Hello again everyone! Thank you all for reaching back so soon. I will attach the two main scripts I have used below this from my professor. As far as the data I have collected, I am not sure of the best way to share it. It is essentially an Excel file with thousands of players ranked from highest earnings to lowest for the top 10 grossing games of all time.
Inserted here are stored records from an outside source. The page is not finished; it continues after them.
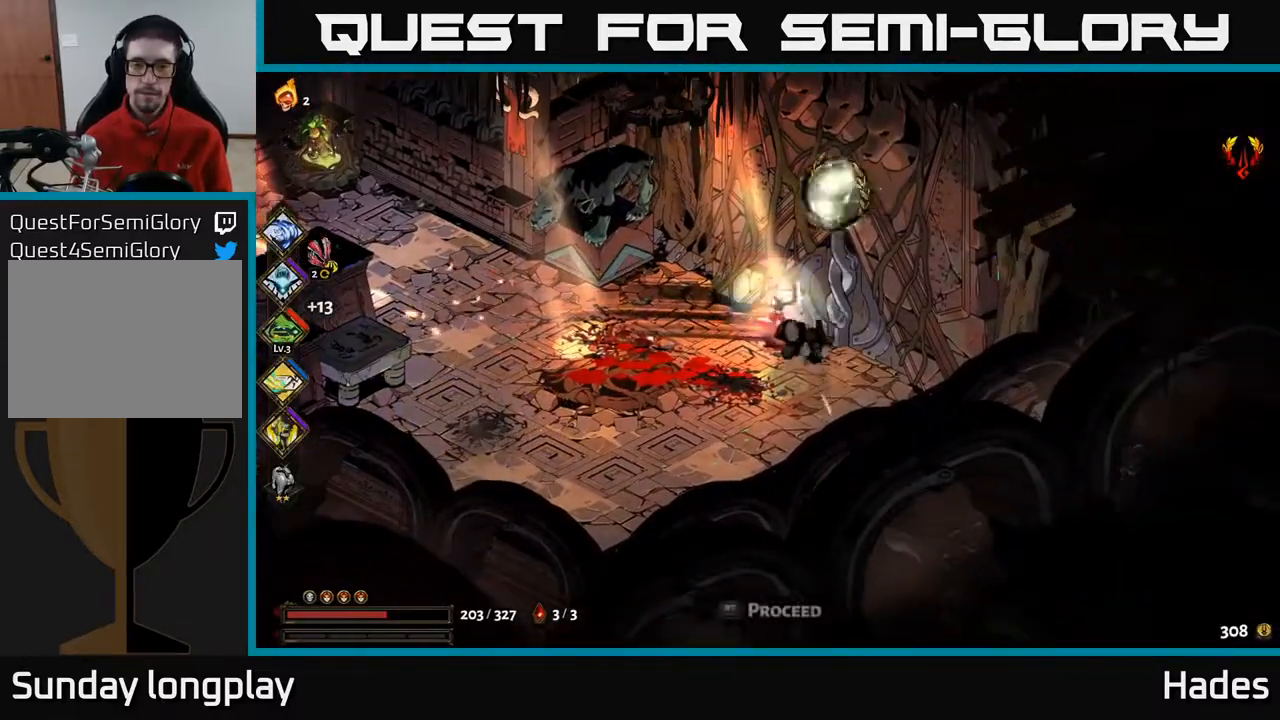
{"buttons": [], "left_stick": "center", "events": [[33, "R2", "down"], [67, "left_stick", "center"], [100, "R2", "up"], [200, "R2", "down"], [283, "R2", "up"], [417, "R2", "down"], [500, "R2", "up"]]}
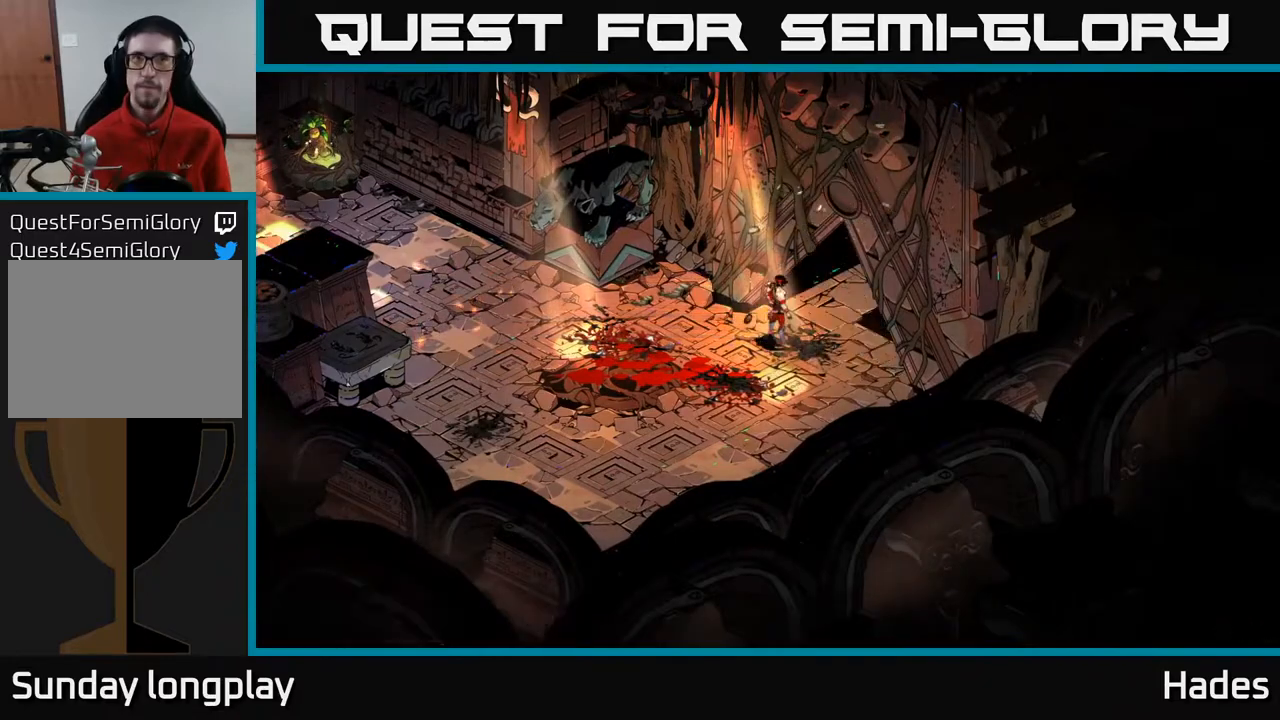
{"buttons": [], "left_stick": "center", "events": []}
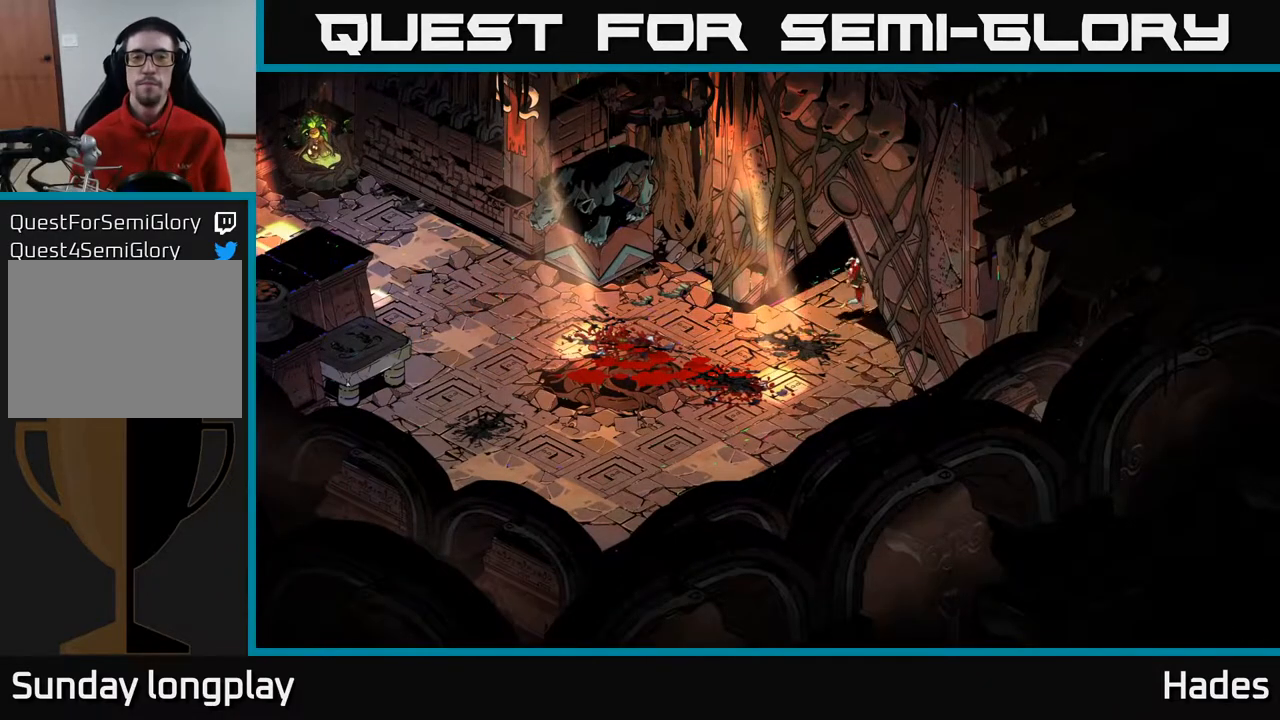
{"buttons": [], "left_stick": "center", "events": []}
I will try to attach a screenshot of that.
R Script
library(dplyr)
library(lubridate)
library(jsonlite)
library(httr)
DataREAD <- read.csv("allplayersStar2.csv", na.strings = "NA")
PlayerID <- DataREAD$PlayerId
PlayerID <- PlayerID[1:2115] #Must change this if repeating scrape due to interruption
playerIDs <- as.numeric(gsub('[$,]', '', PlayerID))
df <- data.frame(matrix(ncol = 25, nrow = 0))
for(i in 1:length(playerIDs)) {
#assigns the i player ID
playerID <- playerIDs[[i]]
APILINK <- paste0("http://api.esportsearnings.com/v0/LookupPlayerTournaments?apikey=b0e0da7e58c715f8618fbf2bb0f01920395531a048ccc4857274c6ccd7c157f9&playerid=", playerID,"&offset=0")
Sys.sleep(1)
jsonplayer <- APILINK %>%
httr::GET(config = httr::config(ssl_verifypeer = FALSE)) %>%
content(as = "text") %>%
fromJSON()
Sys.sleep(1)
#this subset uses if to figure out if
#there is more data left. If so it
#will collect another set of data
if(nrow(jsonplayer) == 100) {
APILINK <- paste0("http://api.esportsearnings.com/v0/LookupPlayerTournaments?apikey=b0e0da7e58c715f8618fbf2bb0f01920395531a048ccc4857274c6ccd7c157f9&playerid=", playerID,"&offset=100")
Sys.sleep(1)
jsonplayer2 <- APILINK %>%
httr::GET(config = httr::config(ssl_verifypeer = FALSE)) %>%
content(as = "text") %>%
fromJSON()
jsonplayer <- rbind(jsonplayer, jsonplayer2)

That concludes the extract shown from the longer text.